The OFT said the proposed takeover did not warrant referral to the Competition Commission since the deal would not "give rise to competition concerns at a national level". It said the combined market share of around eight per cent would create a "stronger" fifth player against the Big Four supermarkets.
Some of the Somerfield trading areas chosen for disposal do not necessarily have stores owned by the Group, but do have Co-ops owned by other societies. The OFT concluded that local societies are linked to the Group through the CRTG buying consortium and having two Co-ops owned by different societies in a local market poses competition issues.

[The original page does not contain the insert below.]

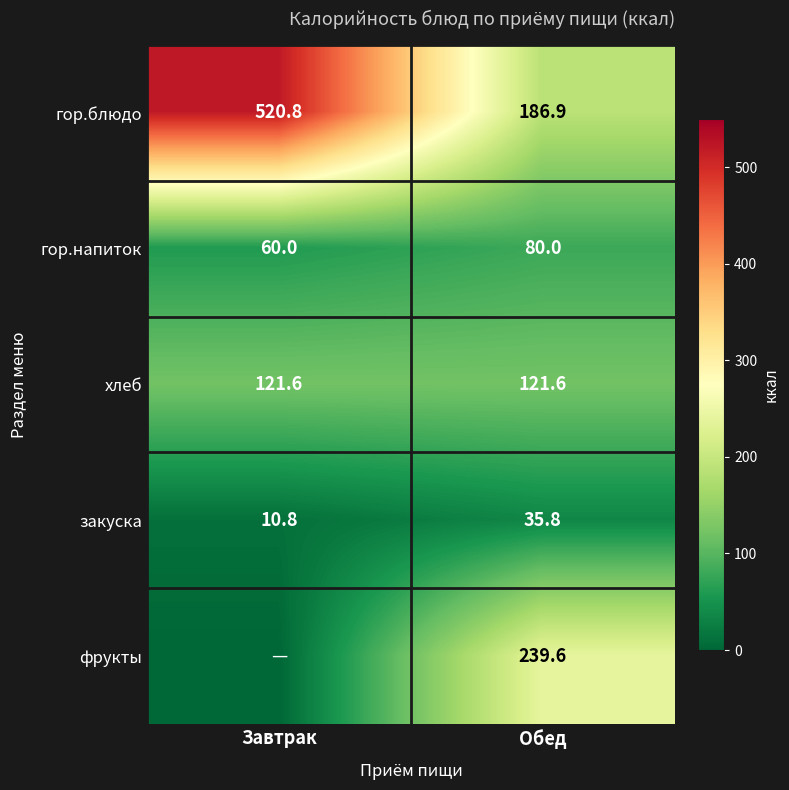

What is the greatest value displayed?

520.8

A referral to the Competition Commission would have meant a lengthy consultation and to avoid this the OFT said it followed frameworks laid out by the Commission to interview 40,000 consumers in areas where a Co-op and Somerfield are present.
A spokesman for the OFT said: "The extensive evidence base available meant the OFT could safely conclude that the merger raised local competition concerns in 126 markets across the UK, while not raising concerns in any other local markets.
"The majority of problematic local areas affected by the merger arise because the Co-op and Somerfield compete closely against one another in the local area concerned."
The Group, which agreed to buy a total of 880 Somerfield branches, is now in discussions with other retailers to sell stores from the 126 local markets identified by the OFT. Most stores will be sold without any competition issues, however if some cannot the OFT will be asked to approve those sales. Once this is completed the OFT is expected to approve the deal.
Added the OFT spokesman: "The Co-op has offered a comprehensive divestment package to meet each of the OFT’s local competition concerns. While the OFT is satisfied that the majority of grocery stores included in this divestment package will be of interest to several eligible buyers, this would not necessarily be true for all stores. To manage the risk that there are no eligible buyers for some stores, the parties therefore agreed to find suitable buyers up-front for the OFT to approve, before it agrees to a finalised remedies package."
A spokesman for both companies said: “The Co-operative Group and Somerfield welcome the announcement by the Office of Fair Trading which, subject to us addressing a small number of local competition issues, clears the way for the creation of a stronger fifth player in the grocery market. This is good news for consumers and good for competition.”